Voor informatie over ondersteunde camera’s, zie hier.

  1. iOS-apparaat: Start de SnapBridge-app.

    Tik op [Overslaan].

    • Als u SnapBridge eerder hebt gestart, ga dan verder naar Stap 2.
    • Tik op [Maak verbinding met de camera] om het Bluetooth-koppelingsscherm weer te geven. Tik op de knop in de linkerbovenhoek om terug te keren naar het vorige scherm. Zie hier voor meer informatie over verbinding maken via Bluetooth.

  2. Tik op de knop in de tab en selecteer [Wi-Fi-verbinding AP mode].

    Geen optie [Wi-Fi-verbinding AP mode]?

    Controleer of de SnapBridge-app up-to-date is. Als u de meest recente versie gebruikt en deze optie ontbreekt nog, sluit dan de app af, controleer of het apparaat is verbonden met het internet en start daarna de app opnieuw.

    Als u de app wilt afsluiten, moet u deze ook op de achtergrond uitschakelen. Zie hier voor meer informatie over het afsluiten van de app.

  3. iOS-apparaat: Tik in het weergegeven dialoogvenster op [Wi-Fi-verbinding] om de gebruiksaanwijzing van de camera weer te geven. Schakel de camera in en ga verder naar de volgende stap.

    Tik nog niet op [Volgende].

  4. Camera: Selecteer in de cameramenu’s [Wi-Fi] > [Wi-Fi-verbinding maken] of selecteer [Verbinden met smartapparaat] > [Wi-Fi-verbinding] > [Wi‑Fi-verbinding maken], druk vervolgens op de knop J. Ga verder naar het scherm dat de SSID en het wachtwoord weergeeft.

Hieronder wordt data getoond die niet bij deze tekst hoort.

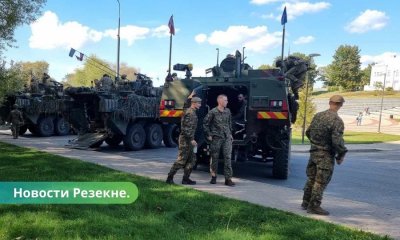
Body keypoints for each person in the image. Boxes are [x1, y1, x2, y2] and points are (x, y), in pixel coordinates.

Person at [301, 95, 348, 215]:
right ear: (341, 105)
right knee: (321, 181)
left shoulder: (318, 116)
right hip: (325, 155)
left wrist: (315, 143)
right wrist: (341, 154)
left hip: (314, 152)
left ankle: (305, 202)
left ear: (329, 102)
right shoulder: (337, 121)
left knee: (311, 178)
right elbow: (337, 141)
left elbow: (308, 132)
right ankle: (314, 206)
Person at [166, 97, 202, 185]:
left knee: (192, 160)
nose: (200, 105)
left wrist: (190, 96)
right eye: (199, 103)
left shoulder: (190, 111)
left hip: (190, 140)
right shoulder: (190, 113)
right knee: (181, 161)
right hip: (186, 140)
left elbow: (185, 105)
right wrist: (191, 139)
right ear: (193, 103)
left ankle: (186, 179)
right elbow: (186, 129)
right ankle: (169, 178)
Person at [203, 94, 235, 186]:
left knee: (228, 157)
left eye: (227, 100)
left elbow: (229, 123)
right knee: (214, 158)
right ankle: (214, 177)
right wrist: (209, 134)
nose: (227, 102)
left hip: (227, 138)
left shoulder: (228, 111)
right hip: (216, 138)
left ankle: (228, 179)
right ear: (220, 101)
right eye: (225, 100)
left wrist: (230, 134)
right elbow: (205, 123)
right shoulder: (213, 112)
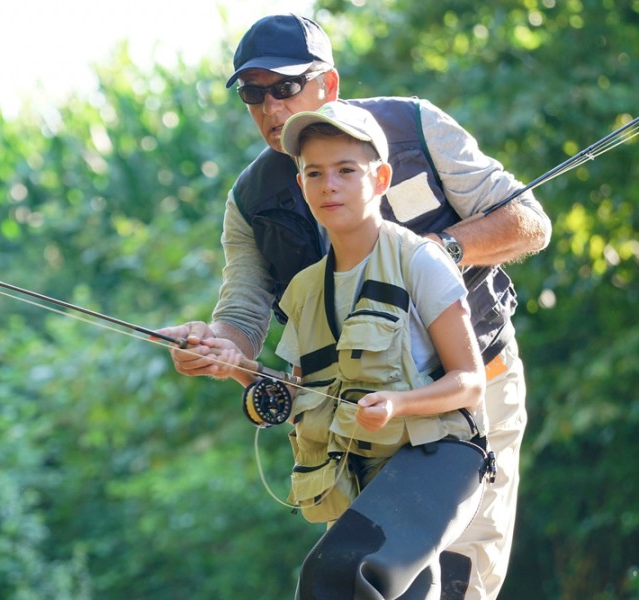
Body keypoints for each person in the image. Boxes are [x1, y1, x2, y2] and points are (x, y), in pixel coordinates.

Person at [156, 13, 552, 600]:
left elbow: (528, 223)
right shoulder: (250, 201)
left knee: (462, 582)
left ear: (329, 85)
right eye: (252, 92)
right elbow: (241, 316)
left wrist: (436, 253)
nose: (269, 106)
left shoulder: (415, 127)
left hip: (475, 388)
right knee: (370, 581)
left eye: (285, 86)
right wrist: (217, 349)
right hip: (361, 417)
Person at [216, 99, 495, 599]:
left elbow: (470, 382)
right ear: (301, 185)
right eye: (315, 173)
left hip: (437, 459)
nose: (330, 185)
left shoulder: (421, 261)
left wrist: (398, 405)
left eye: (347, 170)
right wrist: (232, 365)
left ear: (381, 178)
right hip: (359, 477)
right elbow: (298, 395)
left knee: (342, 574)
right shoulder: (302, 290)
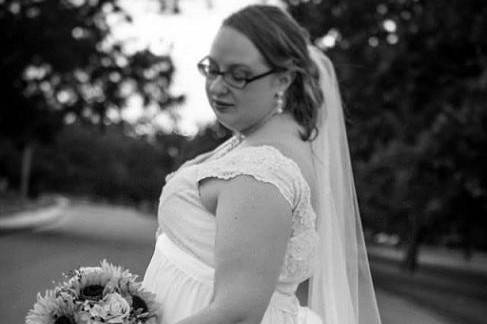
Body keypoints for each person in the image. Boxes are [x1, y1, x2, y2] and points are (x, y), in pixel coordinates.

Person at [142, 4, 382, 324]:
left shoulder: (260, 173)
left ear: (282, 80)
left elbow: (235, 315)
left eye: (239, 76)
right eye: (212, 69)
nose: (217, 87)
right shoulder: (257, 140)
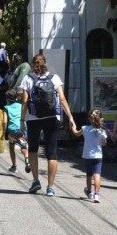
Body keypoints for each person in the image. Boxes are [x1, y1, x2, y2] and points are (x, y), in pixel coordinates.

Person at [19, 53, 78, 196]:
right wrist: (70, 117)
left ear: (33, 65)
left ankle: (35, 181)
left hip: (33, 119)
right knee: (52, 153)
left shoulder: (28, 78)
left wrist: (22, 119)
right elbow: (62, 99)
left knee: (32, 150)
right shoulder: (54, 78)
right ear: (46, 63)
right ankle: (50, 187)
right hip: (52, 118)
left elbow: (25, 101)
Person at [72, 110, 108, 203]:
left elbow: (76, 133)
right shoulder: (102, 131)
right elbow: (104, 143)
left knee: (89, 175)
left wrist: (73, 126)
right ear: (100, 119)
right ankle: (97, 195)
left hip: (87, 156)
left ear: (89, 118)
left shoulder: (85, 128)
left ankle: (89, 192)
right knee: (97, 175)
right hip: (98, 156)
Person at [4, 87, 29, 173]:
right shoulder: (21, 106)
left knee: (11, 146)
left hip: (12, 130)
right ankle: (27, 160)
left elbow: (4, 121)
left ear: (7, 99)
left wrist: (4, 132)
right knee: (23, 145)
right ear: (17, 97)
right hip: (22, 128)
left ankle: (14, 166)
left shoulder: (6, 107)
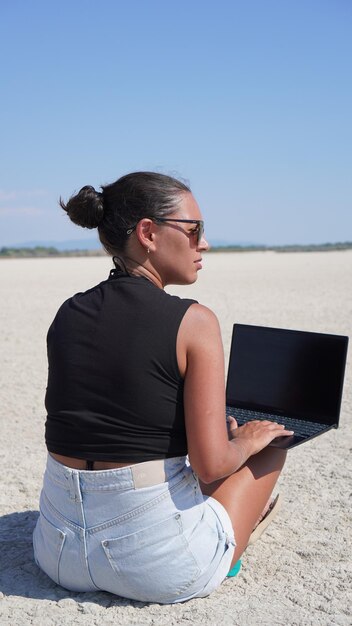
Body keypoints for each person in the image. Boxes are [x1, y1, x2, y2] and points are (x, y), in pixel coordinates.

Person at [33, 171, 293, 604]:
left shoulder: (68, 312)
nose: (204, 243)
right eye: (194, 231)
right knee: (273, 439)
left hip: (58, 555)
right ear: (148, 233)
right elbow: (211, 466)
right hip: (155, 567)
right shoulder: (194, 321)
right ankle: (228, 546)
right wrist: (247, 441)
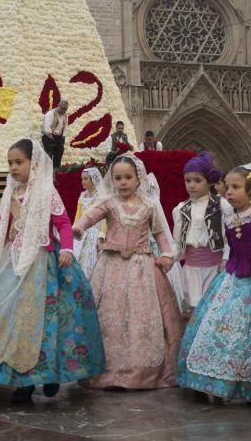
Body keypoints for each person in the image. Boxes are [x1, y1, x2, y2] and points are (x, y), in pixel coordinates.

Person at [0, 139, 105, 403]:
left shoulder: (46, 192)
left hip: (43, 264)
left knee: (46, 322)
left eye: (19, 162)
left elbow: (63, 223)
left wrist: (66, 249)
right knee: (12, 320)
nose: (13, 167)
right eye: (10, 163)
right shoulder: (10, 195)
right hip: (12, 265)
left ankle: (49, 373)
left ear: (35, 163)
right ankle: (22, 382)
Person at [177, 165, 251, 406]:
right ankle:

    Opmerking: Als de optie [Wi-Fi-verbinding maken] niet wordt weergegeven op een model dat Wi-Fi AP mode ondersteunt, werk de firmware van de camera dan bij naar de nieuwste versie.

  5. iOS-apparaat: Keer terug naar het smartapparaat en tik op [Volgende].

    De instructies voor het gebruik van het smartapparaat worden weergegeven.

  6. iOS-apparaat: Tik, na het lezen van de instructies, op [Open de Instellingen app van het toestel].

    De iOS-instellingen-app zal dan opengaan.

  7. iOS-apparaat: Tik op [< Instellingen] om het scherm [Instellingen] te openen en tik vervolgens op [Wifi] bovenaan.

  8. iOS-apparaat: Selecteer de SSID weergegeven in Stap 4 en voer het wachtwoord in.

    Volgende verbindingen

    Nadat u het wachtwoord eenmaal hebt ingevoerd, hoeft u het wachtwoord niet meer in te voeren om verbinding te maken. U zult het wachtwoord echter opnieuw moeten invoeren als het is gewijzigd.

  9. iOS-apparaat: Keer terug naar de SnapBridge-app en wacht tot het smartapparaat verbinding heeft gemaakt.

    Opties voor Wi‑Fi AP mode worden weergegeven zodra een verbinding tot stand is gebracht.

    Het verbindingsstatuspictogram

    Een pictogram dat de verbindingsstatus aangeeft wordt rechtsboven in het tabblad weergegeven. De statussen die door elk pictogram worden aangegeven zijn als volgt.

    • : De SnapBridge-app is in de Wi-Fi AP mode zonder een Wi-Fi-verbinding met de camera.
    • : Het smartapparaat is verbonden met de camera via Wi-Fi.